Task instructions –
1 > In the sidechain discussion, whose cutoff frequency does the reply say can be sidechained in Ableton Live 7?
2 > Reproduce the plant-specimen records with "locality" renamed to "site" throughout, keeping everything else the same. Leave the pictures out.

Given passage –
/---

I want a kick to side-chain through a pad so that it doesn't sound like the pad is competing with the kick. Done. However I only want the kick to side-chain the lower-frequencies of the pad so that the upper "airy" frequencies steadily flow while the lower frequencies are suppressed whenever the kick strikes.

I think i can do this by creating two of the same pads, filtering out the high end of the pad and side chain the remaining low frequencies, and filtering out the low end of the other pad containing the frequencies I don't want to side chain. [edit] I did it. Sounds okaaaaay. But it sounds more like I'm using two different pads now, one of them being side-chained.

But is there software that already does this? I was thinking of a compressor with a "side chain on" knob or two that allows the side-chain to bypasses certain frequencies. I'm sure this has been thought of already. Anymore information on this idea would be appreciated.
strathos
You can sidechain Auto Filter's cutoff frequency in Ableton Live 7. It doesn't add compression to the sound, though, but ducking usually isn't about the dynamics anyway.

\---

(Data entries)
/---

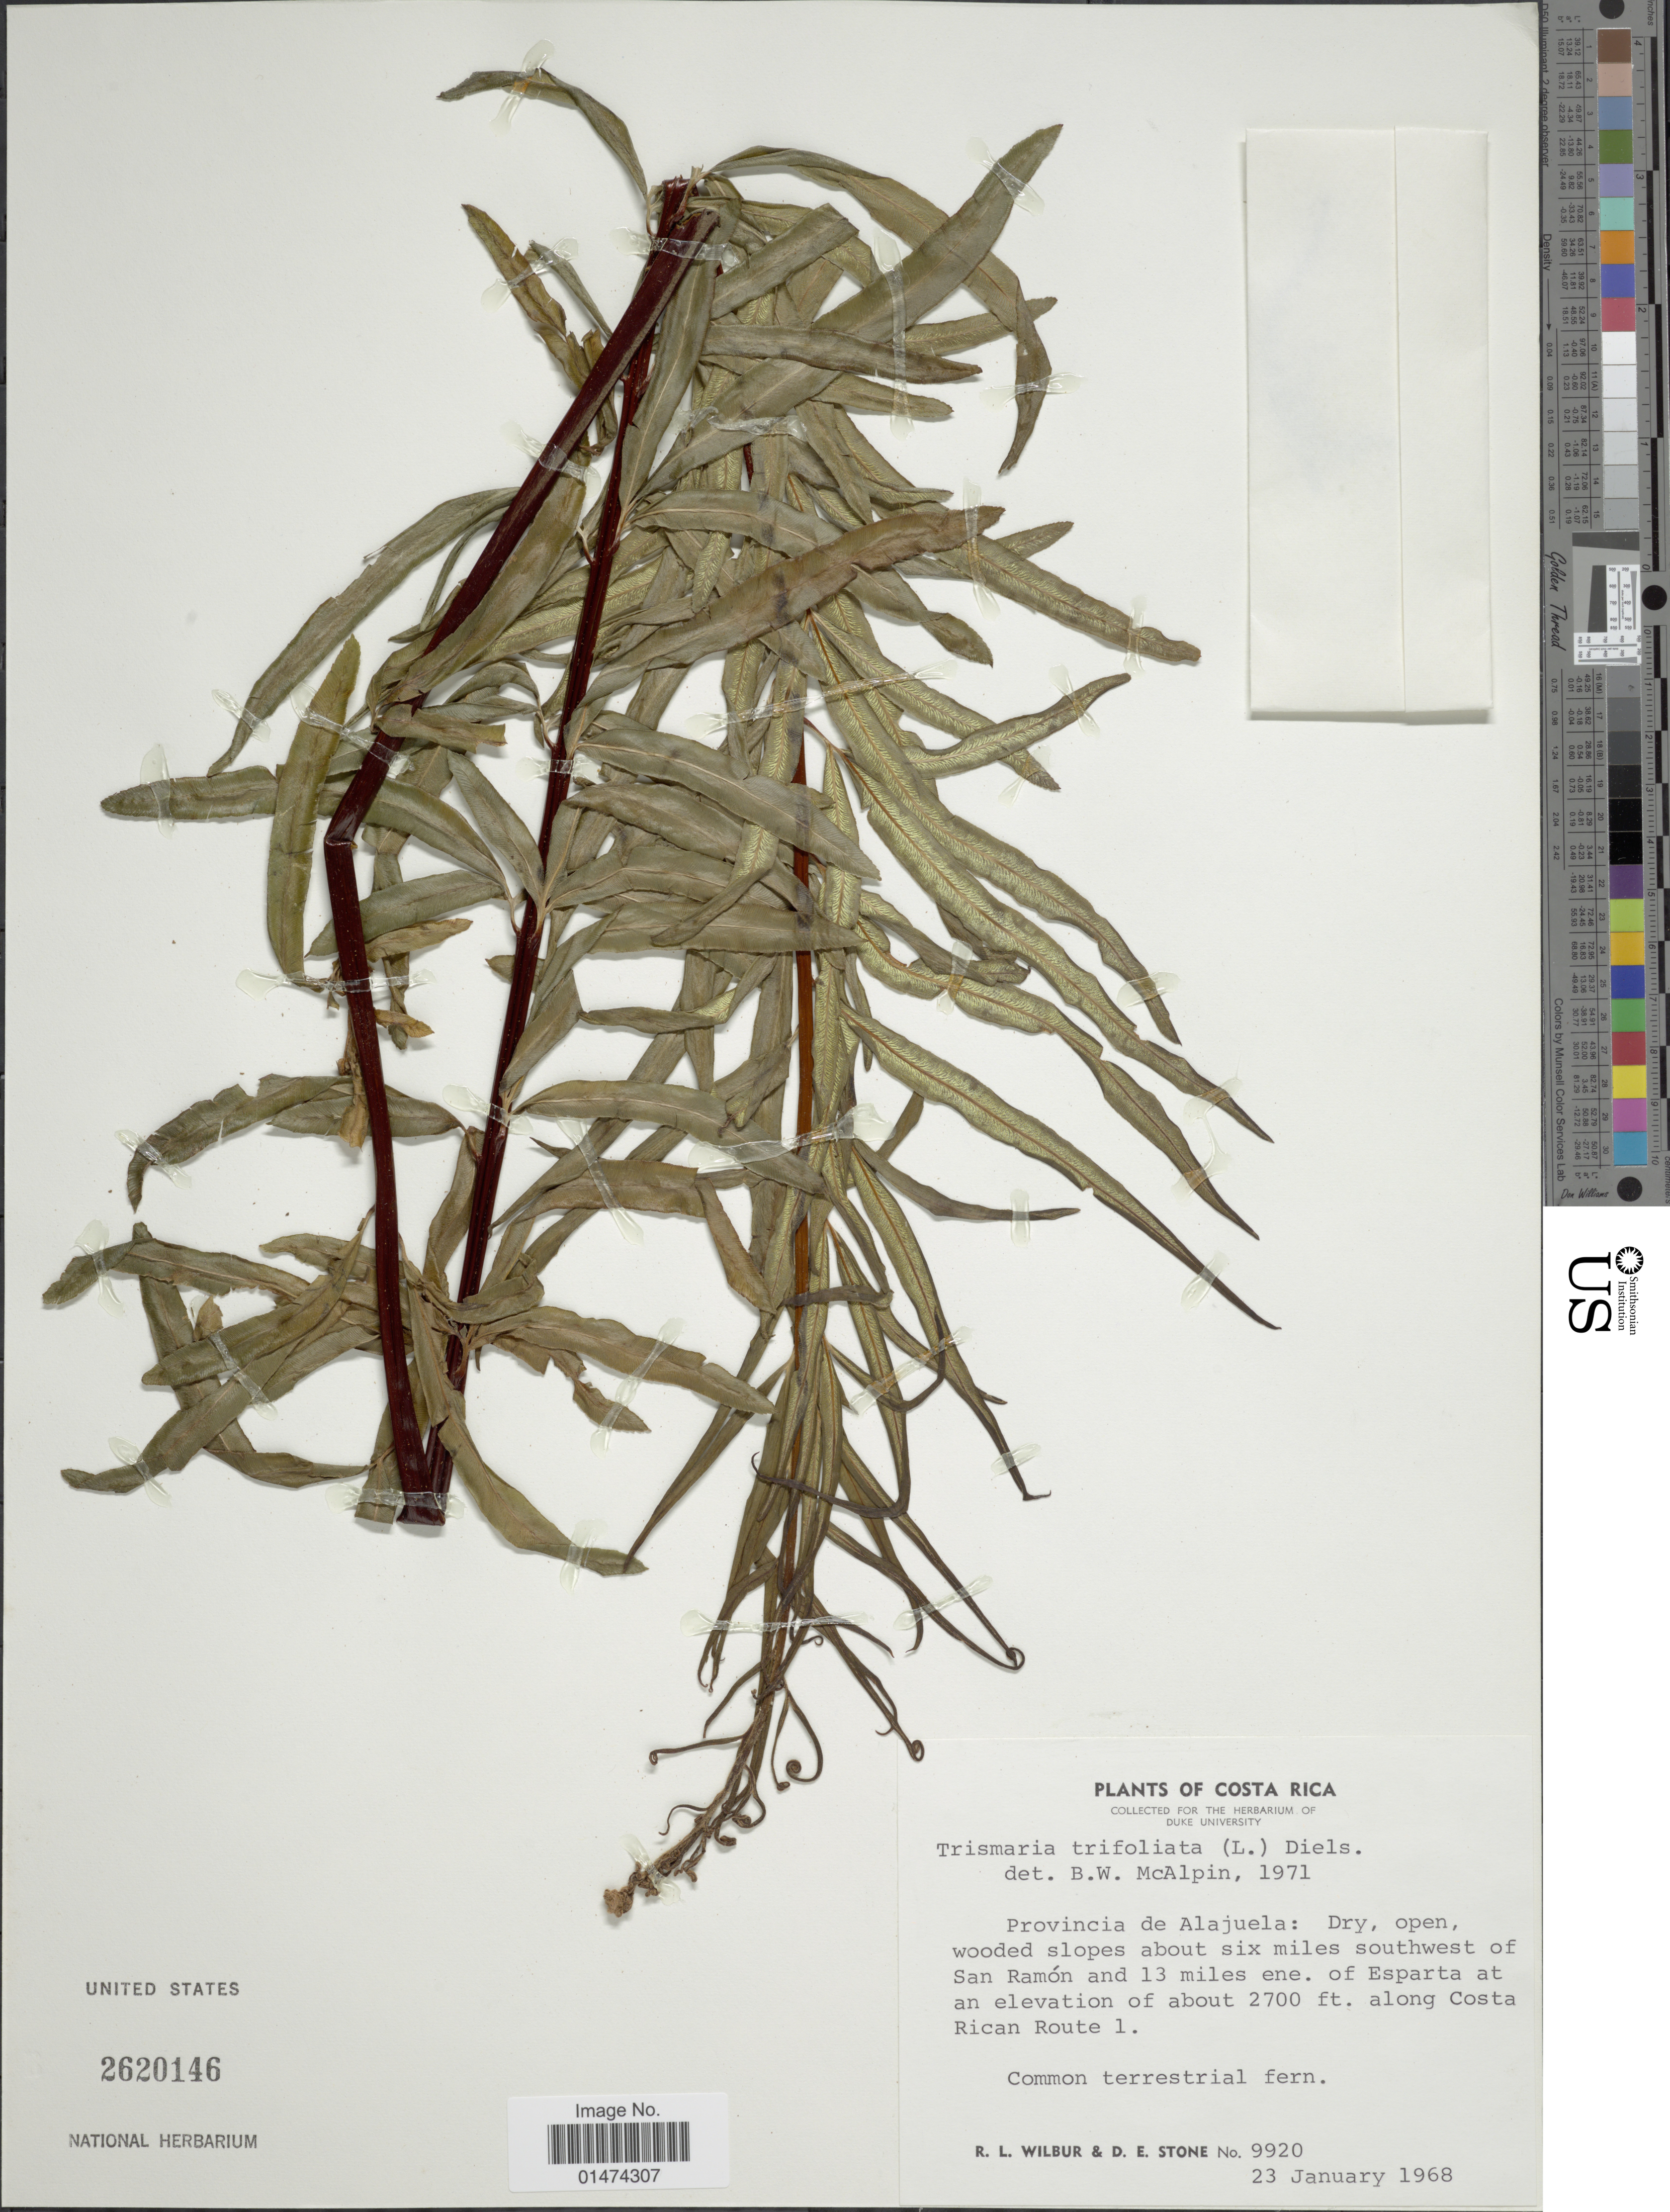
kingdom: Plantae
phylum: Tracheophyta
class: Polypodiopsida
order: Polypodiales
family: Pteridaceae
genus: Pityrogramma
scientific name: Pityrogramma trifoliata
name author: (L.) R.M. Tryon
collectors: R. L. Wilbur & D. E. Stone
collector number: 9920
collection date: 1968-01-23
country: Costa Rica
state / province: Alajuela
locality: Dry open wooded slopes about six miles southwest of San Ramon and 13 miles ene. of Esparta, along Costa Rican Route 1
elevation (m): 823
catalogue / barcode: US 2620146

\---

Outputs –
1 > Auto Filter's cutoff frequency.

2 >
kingdom: Plantae
phylum: Tracheophyta
class: Polypodiopsida
order: Polypodiales
family: Pteridaceae
genus: Pityrogramma
scientific name: Pityrogramma trifoliata
name author: (L.) R.M. Tryon
collectors: R. L. Wilbur & D. E. Stone
collector number: 9920
collection date: 1968-01-23
country: Costa Rica
state / province: Alajuela
site: Dry open wooded slopes about six miles southwest of San Ramon and 13 miles ene. of Esparta, along Costa Rican Route 1
elevation (m): 823
catalogue / barcode: US 2620146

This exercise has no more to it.